My Fair Lady Soars at Orpheum Through December 3

Nov 30, 2023 11:40AM ● By Claudia Moomey

Image courtesy of Omaha Performing Arts.

Within the gorgeous architecture of the Orpheum Theater, My Fair Lady seems right at home. The cast is led by Anette Barrios-Torres (Eliza Doolittle), whose stellar voice soars alongside Jonathan Grunert’s (Professor Henry Higgins) charismatic timbre. Both are complemented by a marvelous supporting ensemble, from which individual talent is easily isolated while still blending seamlessly. The musicality of the original score, performed by an incredibly gifted orchestra, is complemented by simple, yet beautiful choreography that reflects traditions of English nobility. Ms. Barrios-Torres flawlessly charms the audience with her beautiful soprano vocals and her character’s lovable transformation from cockney girl selling flowers on the street to noblewoman with a queenly grace. Eliza’s journey is full of “Heartbreak, Happiness, and Humor” (don’t drop those H’s!) that the audience experiences with her, thanks to Barrios-Torres’ skills on stage.

Our leading lady has many fine gentlemen accompanying her; John Adkison (Colonel Pickering) perfectly completes the Higgins House trio, while talented vocalist Nathan Haltiwanger (Freddy Eynsford-Hill) belts out the famous tenor ballad, “On the Street Where You Live,” leaving audience members captivated and dreaming of their first love.

Michael Hegarty (Alfred P. Doolittle) provides comedic relief as Eliza’s father, who gripes about marriage and describes his own wedding as a funeral in “Get Me to the Church on Time,” his last hurrah as a bachelor. Though this scene was performed well, the colorful oddities and sleazy costumes, including drag brides, were unexpected and felt misplaced. The song seemed as though it were from a vaudeville show; the unconventional scene unfolded quite suddenly and never reprised. The confusion concluded with the song but left a sourly strange impression that took away from the classic themes of the rest of the show.

The script stays true to the original, although the ending is slightly different, leaving more up to individual interpretation.
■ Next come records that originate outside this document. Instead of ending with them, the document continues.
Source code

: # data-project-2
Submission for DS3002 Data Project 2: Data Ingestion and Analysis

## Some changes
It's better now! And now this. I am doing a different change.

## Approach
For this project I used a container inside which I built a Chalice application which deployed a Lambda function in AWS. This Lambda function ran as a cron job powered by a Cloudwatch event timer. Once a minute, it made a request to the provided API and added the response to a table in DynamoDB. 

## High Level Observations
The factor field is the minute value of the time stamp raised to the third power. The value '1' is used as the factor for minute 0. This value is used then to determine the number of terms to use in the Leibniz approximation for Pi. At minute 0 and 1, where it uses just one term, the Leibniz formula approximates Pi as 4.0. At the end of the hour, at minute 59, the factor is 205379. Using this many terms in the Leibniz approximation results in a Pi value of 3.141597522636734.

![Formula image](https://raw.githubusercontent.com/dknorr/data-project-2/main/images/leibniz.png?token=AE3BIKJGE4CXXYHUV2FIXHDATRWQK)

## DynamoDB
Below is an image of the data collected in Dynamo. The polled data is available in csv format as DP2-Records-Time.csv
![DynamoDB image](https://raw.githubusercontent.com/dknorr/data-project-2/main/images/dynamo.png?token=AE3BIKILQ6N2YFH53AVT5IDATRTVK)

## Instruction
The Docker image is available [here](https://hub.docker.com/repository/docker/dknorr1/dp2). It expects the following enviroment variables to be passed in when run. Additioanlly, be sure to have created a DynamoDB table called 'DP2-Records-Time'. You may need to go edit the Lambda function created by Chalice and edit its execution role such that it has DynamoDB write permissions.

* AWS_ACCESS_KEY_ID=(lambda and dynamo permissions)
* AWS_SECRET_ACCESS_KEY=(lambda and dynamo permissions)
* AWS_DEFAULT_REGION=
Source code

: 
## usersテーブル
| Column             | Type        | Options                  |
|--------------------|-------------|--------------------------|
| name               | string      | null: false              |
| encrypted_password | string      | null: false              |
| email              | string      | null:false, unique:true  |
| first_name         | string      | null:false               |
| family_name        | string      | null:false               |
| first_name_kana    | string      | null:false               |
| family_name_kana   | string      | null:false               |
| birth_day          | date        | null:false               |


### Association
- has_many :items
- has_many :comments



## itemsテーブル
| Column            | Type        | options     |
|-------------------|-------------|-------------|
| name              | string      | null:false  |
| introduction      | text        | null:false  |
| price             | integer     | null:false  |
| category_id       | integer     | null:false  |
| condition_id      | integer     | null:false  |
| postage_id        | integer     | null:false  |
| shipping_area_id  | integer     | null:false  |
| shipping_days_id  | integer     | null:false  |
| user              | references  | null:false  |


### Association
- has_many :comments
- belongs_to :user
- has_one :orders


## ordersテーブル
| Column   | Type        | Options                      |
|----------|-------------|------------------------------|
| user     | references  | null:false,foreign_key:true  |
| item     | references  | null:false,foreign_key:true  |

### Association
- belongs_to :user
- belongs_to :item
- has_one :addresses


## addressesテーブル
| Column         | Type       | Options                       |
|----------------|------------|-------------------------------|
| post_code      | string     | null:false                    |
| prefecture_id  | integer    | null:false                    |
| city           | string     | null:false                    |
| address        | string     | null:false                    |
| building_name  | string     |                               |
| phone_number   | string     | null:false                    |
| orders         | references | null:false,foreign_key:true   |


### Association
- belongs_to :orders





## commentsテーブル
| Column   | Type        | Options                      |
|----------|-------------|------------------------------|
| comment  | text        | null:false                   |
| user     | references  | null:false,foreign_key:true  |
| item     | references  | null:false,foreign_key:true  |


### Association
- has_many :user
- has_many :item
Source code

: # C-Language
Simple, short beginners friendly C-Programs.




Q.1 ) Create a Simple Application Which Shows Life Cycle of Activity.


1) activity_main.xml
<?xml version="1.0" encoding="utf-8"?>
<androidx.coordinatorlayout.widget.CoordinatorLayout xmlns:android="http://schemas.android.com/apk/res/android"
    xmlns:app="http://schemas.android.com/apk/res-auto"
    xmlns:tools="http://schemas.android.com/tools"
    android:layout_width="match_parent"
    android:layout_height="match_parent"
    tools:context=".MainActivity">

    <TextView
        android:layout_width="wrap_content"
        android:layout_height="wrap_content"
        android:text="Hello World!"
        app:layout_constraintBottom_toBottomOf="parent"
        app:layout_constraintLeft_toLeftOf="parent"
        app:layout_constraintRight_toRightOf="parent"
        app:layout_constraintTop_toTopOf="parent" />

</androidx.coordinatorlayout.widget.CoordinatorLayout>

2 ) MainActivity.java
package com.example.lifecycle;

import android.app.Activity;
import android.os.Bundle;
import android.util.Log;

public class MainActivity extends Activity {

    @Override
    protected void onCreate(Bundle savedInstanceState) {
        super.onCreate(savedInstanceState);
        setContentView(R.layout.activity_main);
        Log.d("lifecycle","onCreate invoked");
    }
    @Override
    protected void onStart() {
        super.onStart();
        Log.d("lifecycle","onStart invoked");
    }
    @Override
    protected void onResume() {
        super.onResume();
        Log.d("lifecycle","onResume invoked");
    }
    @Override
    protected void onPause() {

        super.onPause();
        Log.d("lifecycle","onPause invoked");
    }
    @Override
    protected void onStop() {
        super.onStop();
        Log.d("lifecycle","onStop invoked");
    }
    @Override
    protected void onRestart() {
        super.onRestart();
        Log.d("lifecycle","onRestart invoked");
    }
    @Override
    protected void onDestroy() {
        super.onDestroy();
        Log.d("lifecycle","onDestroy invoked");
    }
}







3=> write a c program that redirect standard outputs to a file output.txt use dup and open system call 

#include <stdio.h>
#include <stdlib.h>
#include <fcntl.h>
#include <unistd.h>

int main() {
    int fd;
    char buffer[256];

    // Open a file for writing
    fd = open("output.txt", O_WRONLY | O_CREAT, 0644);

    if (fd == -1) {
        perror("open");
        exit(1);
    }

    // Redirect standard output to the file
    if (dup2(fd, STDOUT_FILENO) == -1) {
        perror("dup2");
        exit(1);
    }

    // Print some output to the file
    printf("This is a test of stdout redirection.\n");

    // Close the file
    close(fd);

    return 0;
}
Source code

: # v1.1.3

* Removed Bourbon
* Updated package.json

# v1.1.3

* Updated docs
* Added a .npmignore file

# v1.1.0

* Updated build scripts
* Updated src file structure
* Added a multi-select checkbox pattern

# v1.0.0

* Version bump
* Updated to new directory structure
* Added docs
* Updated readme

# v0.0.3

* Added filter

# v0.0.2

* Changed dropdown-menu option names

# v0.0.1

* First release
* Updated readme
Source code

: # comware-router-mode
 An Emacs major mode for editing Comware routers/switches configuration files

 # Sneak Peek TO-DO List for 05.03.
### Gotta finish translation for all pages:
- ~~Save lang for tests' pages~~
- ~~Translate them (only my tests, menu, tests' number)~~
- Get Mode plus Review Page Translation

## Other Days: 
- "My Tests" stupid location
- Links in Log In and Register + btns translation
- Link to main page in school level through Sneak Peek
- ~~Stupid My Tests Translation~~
The director allows the audience’s thoughts to trail back to George Bernard Shaw’s Pygmalion, the play upon which the script was originally based, and the Greek myth for which it is titled. Does he love Eliza simply because she is his greatest “creation”? Did Eliza come back to Higgins out of love? Is her return to Higgins merely in his imagination? 

The Orpheum’s presentation of My Fair Lady boasts a uniformly splendid cast that will make audiences laugh and fall in love with its characters. Overall, it is a charming, light-hearted musical treat that will please both first-time viewers and those nostalgic for its timeless tunes.